Up to and including the line with "right elbow: (614, 505)", please reproduce the lines below exactly, beginning with the first.
[Extracted records Boundary: Start]
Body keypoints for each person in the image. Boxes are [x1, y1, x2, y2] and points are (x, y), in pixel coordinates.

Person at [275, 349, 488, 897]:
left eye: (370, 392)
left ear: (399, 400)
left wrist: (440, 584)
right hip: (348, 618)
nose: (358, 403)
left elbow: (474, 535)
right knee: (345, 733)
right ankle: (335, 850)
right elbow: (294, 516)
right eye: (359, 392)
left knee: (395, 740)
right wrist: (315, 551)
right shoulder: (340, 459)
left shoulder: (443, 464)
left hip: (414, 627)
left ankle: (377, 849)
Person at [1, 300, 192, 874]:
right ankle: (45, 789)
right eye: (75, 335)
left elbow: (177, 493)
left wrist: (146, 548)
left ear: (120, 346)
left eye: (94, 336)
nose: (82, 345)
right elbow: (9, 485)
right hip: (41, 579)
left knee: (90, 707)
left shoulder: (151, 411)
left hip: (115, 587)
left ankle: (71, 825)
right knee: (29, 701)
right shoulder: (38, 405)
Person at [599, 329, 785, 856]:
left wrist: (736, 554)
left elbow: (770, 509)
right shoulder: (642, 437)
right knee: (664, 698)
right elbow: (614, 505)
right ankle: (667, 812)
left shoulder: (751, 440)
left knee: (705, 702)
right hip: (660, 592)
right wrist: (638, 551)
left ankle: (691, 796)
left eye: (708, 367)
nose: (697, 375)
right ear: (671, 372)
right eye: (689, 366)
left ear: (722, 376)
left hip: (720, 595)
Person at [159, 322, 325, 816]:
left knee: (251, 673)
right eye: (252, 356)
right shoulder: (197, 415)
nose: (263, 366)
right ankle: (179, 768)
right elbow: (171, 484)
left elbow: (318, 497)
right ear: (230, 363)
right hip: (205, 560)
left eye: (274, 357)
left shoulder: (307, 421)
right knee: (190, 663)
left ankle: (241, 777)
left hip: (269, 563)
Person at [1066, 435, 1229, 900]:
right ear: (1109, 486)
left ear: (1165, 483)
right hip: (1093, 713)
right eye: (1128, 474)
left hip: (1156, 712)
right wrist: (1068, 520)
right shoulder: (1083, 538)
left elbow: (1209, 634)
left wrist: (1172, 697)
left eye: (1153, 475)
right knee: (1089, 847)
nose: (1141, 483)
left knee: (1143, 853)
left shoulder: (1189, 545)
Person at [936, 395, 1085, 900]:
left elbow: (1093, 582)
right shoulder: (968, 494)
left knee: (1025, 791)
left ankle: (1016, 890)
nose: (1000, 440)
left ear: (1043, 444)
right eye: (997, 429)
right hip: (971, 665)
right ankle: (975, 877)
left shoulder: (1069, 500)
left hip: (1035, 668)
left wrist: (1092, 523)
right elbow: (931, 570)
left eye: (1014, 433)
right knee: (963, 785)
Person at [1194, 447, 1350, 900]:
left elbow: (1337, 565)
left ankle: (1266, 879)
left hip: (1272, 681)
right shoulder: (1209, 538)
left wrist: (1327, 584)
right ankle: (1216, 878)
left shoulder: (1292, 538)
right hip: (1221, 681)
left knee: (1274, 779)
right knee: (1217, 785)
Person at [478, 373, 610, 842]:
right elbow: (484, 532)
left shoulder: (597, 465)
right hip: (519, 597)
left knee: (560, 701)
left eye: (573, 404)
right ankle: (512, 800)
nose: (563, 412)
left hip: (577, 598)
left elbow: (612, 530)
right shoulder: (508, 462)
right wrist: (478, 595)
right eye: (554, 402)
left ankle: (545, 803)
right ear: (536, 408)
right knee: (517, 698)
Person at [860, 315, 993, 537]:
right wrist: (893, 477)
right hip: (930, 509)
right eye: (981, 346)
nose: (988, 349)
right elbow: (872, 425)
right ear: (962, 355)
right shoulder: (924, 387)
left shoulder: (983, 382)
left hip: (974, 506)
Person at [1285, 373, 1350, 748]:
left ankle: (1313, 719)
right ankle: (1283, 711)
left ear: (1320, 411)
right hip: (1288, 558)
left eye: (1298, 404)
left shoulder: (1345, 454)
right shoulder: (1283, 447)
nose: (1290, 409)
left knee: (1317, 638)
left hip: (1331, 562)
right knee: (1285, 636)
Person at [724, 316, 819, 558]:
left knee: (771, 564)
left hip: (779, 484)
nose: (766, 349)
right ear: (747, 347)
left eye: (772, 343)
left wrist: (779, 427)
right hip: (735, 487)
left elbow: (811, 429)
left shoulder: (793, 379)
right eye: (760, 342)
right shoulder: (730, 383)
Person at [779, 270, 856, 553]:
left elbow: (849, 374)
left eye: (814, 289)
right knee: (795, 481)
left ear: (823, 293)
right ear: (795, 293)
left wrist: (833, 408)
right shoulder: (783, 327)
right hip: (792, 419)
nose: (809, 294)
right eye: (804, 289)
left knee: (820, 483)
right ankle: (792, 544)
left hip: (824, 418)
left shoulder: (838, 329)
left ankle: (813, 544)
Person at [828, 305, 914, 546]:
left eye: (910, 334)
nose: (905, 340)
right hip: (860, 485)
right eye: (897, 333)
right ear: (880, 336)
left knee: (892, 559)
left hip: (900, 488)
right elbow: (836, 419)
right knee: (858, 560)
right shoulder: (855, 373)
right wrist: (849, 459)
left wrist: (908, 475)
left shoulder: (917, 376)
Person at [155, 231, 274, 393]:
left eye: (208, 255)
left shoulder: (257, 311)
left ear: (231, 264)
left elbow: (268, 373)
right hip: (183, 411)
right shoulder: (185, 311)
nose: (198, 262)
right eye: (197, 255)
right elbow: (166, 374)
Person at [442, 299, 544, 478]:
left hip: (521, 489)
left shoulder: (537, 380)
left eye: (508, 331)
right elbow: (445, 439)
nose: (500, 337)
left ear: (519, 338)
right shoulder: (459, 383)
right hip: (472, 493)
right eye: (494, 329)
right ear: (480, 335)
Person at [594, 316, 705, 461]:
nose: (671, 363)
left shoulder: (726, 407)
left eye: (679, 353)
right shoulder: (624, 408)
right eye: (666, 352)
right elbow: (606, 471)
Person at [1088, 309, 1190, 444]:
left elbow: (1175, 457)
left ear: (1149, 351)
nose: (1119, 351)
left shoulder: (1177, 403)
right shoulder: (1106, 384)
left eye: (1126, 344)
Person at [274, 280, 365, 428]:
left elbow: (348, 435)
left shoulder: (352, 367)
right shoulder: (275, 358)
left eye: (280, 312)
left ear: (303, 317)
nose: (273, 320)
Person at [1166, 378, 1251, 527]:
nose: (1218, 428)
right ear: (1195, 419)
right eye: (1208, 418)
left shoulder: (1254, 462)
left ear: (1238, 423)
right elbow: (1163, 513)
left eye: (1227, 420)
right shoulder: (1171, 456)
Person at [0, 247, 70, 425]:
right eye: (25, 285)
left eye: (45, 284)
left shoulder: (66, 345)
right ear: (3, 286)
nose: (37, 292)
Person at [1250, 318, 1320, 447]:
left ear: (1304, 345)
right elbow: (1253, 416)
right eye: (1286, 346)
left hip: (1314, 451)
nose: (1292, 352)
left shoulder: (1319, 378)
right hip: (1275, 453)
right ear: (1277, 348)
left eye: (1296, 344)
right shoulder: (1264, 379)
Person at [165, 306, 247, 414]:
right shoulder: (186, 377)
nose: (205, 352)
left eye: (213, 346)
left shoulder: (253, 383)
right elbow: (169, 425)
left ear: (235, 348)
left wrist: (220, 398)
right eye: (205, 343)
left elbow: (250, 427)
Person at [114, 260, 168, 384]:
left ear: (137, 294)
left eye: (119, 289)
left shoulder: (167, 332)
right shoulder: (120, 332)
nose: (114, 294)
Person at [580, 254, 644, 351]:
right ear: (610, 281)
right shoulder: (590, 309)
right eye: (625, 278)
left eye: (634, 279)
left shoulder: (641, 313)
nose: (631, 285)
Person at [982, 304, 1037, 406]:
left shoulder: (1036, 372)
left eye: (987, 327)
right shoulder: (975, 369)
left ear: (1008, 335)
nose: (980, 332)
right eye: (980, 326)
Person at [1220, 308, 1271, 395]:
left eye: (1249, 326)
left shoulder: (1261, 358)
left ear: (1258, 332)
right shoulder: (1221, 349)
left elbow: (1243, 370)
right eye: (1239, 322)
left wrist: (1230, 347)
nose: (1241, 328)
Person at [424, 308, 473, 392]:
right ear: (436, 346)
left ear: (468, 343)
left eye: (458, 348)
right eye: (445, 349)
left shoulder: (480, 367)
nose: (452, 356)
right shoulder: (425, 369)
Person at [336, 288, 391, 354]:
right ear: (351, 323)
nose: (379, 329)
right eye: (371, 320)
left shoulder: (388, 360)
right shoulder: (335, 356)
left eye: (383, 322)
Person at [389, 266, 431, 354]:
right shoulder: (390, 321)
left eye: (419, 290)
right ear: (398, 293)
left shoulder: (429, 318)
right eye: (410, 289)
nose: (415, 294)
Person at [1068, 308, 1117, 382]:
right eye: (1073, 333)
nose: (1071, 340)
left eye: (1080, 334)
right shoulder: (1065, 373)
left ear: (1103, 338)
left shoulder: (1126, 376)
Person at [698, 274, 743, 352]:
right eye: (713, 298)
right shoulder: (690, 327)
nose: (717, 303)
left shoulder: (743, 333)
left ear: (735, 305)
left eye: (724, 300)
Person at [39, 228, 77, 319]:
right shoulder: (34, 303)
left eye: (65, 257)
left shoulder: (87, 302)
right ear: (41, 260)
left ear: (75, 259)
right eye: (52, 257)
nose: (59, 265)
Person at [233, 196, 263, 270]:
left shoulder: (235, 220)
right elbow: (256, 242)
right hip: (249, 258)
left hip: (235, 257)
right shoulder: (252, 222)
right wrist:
[Extracted records Boundary: End]
» Task answer
Body keypoints for each person in the image. Boxes are [x1, y1, x2, y2] and points are (x, y), in pixel coordinates.

Person at [275, 349, 488, 897]:
left eye: (370, 392)
left ear: (399, 400)
left wrist: (440, 584)
right hip: (348, 618)
nose: (358, 403)
left elbow: (474, 535)
right knee: (345, 733)
right ankle: (335, 850)
right elbow: (294, 516)
right eye: (359, 392)
left knee: (395, 740)
right wrist: (315, 551)
right shoulder: (340, 459)
left shoulder: (443, 464)
left hip: (414, 627)
left ankle: (377, 849)
Person at [1, 300, 192, 874]:
right ankle: (45, 789)
right eye: (75, 335)
left elbow: (177, 493)
left wrist: (146, 548)
left ear: (120, 346)
left eye: (94, 336)
nose: (82, 345)
right elbow: (9, 485)
right hip: (41, 579)
left knee: (90, 707)
left shoulder: (151, 411)
left hip: (115, 587)
left ankle: (71, 825)
right knee: (29, 701)
right shoulder: (38, 405)
Person at [599, 329, 785, 856]:
left wrist: (736, 554)
left elbow: (770, 509)
right shoulder: (642, 437)
right knee: (664, 698)
right elbow: (614, 505)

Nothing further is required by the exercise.